Elle plongeait au large du Mexique quand elle a « aperçu cette ombre grise dans l’eau » et a songé, prise de panique: « C’est la fin! » Avant de réaliser, dans une « fraction de seconde », que « ce n’était pas un requin, mais un dauphin », raconte en souriant cette artiste néerlandaise, les yeux pétillants.
Depuis, le couple a dévoué son temps libre, son énergie et ses ressources personnelles à sa nouvelle passion, avec une mission: permettre aux gens de connaître, eux aussi, la magie d’une rencontre avec des dauphins.
- ‘Zen’ -
Leur premier projet de film sur les dauphins à visionner avec des lunettes de réalité virtuelle remonte à fin 2015.
Puis, en octobre, ils ont franchi un pas supplémentaire en créant un système permettant de visionner le film dans l’eau, grâce à des lunettes de plongée auxquelles est fixé un smartphone dans un boîtier étanche, imprimé en 3D avec du plastique recyclé.
Lunettes de caoutchouc scotchées sur le visage et tuba en bouche, les nageurs peuvent observer, où qu’ils regardent, de grands dauphins et des dauphins à long bec tournoyer autour d’eux, tout en se laissant flotter dans l’eau tropicale d’une piscine aussi chaude que la mer des Caraïbes.
Bercés par une musique aquatique, ils sont à la fois plongés dans un monde sensoriel bien réel et projetés dans un univers de dauphins totalement virtuel.
Une expérience a priori unique au monde et une thérapie qui en est encore à sa phase test.
« Notre rêve était de trouver une alternative à la plongée thérapeutique utilisant des dauphins vivant en captivité », explique Benno Brada à des thérapeutes, assis sur le rebord de la piscine d’un quartier communautaire résidentiel adapté aux personnes handicapées.
Ce centre, chapeauté par l’organisation ’s Heeren Loo, teste actuellement le système waterproof après avoir vu ses prouesses sur la terre ferme.
Pas moins de 82% des clients se sentent réellement relaxés lorsqu’ils regardent ces films, d’après les constats du directeur de la politique de l’établissement de soins, Johan Elbers.
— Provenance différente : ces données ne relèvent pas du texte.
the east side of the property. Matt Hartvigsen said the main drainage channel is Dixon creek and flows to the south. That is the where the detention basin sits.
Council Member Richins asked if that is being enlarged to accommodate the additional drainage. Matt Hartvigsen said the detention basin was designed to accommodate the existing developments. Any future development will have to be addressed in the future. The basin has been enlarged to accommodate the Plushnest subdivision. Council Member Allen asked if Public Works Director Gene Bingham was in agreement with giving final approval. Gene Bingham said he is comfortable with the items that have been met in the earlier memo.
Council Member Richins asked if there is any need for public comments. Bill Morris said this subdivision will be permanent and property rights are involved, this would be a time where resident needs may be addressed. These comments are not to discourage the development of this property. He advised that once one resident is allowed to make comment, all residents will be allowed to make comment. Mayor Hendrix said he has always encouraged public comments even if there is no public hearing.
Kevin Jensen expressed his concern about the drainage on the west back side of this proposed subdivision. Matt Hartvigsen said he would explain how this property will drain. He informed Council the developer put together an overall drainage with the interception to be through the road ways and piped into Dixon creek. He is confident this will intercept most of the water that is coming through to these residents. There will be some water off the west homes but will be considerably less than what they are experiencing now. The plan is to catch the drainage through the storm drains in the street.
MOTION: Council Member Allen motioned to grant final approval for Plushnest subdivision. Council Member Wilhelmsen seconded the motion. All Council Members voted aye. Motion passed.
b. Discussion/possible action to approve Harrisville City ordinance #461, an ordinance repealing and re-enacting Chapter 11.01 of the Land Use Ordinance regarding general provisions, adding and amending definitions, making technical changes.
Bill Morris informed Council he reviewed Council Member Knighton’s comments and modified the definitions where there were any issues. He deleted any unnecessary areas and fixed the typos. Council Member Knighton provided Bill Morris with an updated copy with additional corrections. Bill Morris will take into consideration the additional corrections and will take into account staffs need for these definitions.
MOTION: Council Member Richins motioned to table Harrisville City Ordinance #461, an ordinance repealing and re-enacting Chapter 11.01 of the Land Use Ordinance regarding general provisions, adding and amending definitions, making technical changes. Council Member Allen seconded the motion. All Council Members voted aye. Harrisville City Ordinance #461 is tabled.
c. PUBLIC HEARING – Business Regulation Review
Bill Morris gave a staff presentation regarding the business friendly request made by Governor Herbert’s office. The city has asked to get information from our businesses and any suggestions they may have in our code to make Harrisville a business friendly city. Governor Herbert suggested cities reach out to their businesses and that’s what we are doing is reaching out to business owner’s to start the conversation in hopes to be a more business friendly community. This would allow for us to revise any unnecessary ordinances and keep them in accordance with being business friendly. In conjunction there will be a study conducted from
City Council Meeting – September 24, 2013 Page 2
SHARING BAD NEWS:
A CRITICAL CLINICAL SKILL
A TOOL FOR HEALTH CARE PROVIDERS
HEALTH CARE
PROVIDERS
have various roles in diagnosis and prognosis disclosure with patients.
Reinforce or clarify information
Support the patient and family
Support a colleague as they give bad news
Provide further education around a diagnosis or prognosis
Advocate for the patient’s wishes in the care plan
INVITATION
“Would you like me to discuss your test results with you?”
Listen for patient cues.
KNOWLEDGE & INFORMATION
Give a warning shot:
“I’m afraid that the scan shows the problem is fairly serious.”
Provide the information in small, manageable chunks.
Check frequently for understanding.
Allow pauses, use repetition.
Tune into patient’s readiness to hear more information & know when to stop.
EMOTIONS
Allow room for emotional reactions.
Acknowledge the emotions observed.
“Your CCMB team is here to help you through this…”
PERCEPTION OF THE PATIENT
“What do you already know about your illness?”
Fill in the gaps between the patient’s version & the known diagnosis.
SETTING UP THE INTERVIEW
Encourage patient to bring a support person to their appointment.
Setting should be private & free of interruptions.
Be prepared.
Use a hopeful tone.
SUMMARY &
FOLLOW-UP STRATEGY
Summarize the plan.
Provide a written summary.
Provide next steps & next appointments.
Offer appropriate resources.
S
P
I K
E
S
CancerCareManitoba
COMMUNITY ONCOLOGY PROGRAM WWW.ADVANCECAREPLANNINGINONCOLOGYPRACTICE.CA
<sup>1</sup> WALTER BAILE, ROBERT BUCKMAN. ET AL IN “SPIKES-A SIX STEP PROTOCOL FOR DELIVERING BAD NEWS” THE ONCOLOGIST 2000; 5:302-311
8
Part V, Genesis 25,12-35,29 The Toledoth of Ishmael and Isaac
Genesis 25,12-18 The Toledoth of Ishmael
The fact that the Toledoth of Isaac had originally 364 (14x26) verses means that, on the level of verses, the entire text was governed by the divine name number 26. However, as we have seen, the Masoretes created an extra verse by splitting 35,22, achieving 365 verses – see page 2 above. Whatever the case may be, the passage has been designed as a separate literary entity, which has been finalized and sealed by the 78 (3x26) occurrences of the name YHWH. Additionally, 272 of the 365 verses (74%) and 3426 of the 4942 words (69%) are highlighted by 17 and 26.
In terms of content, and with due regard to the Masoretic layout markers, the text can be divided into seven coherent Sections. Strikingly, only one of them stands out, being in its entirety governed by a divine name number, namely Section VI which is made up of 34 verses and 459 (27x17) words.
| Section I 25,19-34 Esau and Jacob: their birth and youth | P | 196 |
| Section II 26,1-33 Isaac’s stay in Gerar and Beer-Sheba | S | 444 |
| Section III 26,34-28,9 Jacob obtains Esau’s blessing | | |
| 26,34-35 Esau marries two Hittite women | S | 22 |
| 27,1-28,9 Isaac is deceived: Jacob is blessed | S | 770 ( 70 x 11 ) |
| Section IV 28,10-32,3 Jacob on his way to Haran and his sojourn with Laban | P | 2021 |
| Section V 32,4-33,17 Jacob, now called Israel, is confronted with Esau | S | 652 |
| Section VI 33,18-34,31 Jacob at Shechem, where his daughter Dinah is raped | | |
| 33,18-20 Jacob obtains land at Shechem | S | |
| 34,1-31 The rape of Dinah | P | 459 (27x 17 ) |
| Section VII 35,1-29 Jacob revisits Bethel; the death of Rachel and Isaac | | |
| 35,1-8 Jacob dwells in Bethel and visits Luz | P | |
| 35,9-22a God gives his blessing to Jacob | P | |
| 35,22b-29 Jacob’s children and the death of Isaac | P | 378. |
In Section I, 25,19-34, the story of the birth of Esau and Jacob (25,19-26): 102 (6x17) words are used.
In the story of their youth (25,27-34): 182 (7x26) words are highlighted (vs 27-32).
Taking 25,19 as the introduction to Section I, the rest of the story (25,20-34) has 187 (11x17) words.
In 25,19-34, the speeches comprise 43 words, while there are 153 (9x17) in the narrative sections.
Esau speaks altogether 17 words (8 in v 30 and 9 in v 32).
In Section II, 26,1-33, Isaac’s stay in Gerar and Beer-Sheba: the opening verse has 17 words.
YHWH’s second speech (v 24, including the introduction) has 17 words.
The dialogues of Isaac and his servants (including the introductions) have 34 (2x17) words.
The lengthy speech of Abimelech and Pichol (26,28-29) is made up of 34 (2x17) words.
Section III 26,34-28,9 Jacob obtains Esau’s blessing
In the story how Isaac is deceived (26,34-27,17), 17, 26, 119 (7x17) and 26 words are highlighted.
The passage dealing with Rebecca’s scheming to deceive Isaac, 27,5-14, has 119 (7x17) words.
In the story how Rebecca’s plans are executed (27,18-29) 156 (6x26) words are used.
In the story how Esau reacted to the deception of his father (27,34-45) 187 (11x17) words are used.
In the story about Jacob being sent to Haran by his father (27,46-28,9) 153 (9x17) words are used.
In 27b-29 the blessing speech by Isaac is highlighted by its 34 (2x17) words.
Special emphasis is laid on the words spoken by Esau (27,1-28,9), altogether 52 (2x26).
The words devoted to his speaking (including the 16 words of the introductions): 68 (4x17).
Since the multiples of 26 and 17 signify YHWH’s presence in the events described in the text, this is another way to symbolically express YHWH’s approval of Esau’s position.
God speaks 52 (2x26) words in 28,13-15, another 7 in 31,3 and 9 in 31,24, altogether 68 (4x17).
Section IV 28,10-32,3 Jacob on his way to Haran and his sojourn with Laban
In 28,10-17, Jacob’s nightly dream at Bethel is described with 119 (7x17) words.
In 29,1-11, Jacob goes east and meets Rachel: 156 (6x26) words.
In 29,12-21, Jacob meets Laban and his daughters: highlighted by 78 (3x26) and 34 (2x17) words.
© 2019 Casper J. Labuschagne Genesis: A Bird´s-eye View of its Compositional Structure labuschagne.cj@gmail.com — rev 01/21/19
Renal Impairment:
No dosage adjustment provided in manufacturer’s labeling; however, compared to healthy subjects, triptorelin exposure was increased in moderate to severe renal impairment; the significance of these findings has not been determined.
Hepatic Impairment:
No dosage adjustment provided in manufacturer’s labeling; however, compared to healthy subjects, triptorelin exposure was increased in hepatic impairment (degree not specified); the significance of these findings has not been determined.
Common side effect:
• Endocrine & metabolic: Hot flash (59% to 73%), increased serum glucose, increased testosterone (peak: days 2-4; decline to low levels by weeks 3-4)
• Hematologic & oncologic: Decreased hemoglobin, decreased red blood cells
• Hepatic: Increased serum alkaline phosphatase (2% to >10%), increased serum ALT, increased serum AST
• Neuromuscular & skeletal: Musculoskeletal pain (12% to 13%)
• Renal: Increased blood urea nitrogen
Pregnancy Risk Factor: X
« Cela les sort du monde dans lequel ils se trouvent », remarque-t-il. « Ils entrent dans un autre état d’esprit, pensent autrement, se sentent autrement, voient autrement et se détendent complètement. »
Une femme souffrant depuis longtemps d’insomnies a trouvé dans la réalité virtuelle le meilleur des somnifères, tandis que derrière ces lunettes un jeune homme oubliait totalement la douleur lancinante qu’il avait dans le bras.
Dion, un résident de 21 ans de cet établissement, cheveux gominés et lunettes épaisses, explique pour sa part que « les bruits des dauphins et l’eau » le rendent « zen ».
- A quand les requins? -
« Le stress joue un rôle très important dans l’apparition de toutes sortes de problèmes psychiatriques », analyse le psychiatre Wim Veling, de l’Université de Groningen (sud), sur le site du Dolphin Swim Club. « Nous essayons en thérapie de rendre les gens plus détendus. »
La « force » de la réalité virtuelle est de permettre l’immersion dans un autre monde, relève celui qui étudie l’utilisation de cette technologie pour aider les personnes souffrant de troubles de la santé mentale.
Développées grâce à une bourse de 50.000 euros du gouvernement néerlandais, les lunettes de Marijke Sjollema et Benno Brada diffusent de vrais films tournés en mer Rouge en 2015 par l’équipe de spécialistes Viemr.
Durant ce tournage de dix jours, des apnéistes capables de retenir leur souffle plus de cinq minutes ont plongé en silence aux côtés des dauphins, capturant des instants rares.
La première version des lunettes est déjà utilisée bien au sec par plus de 150 universités, hôpitaux et centres communautaires à travers le monde. Les thérapeutes décident au cas par cas du nombre de fois où les patients effectuent ce genre d’ »immersion » en réalité virtuelle.
Marijke et Benn espèrent que ce masque de plongée virtuelle sera tout aussi bénéfique et recherchent un partenaire pour lancer sa fabrication commerciale.
Dion, lui, est prêt à passer à une étape plus exaltante: des « vidéos avec des requins ou des lions » où « l’animal chasserait une proie! ». « Ce serait chouette de voir un peu d’action », lance-t-il, pince-sans-rire.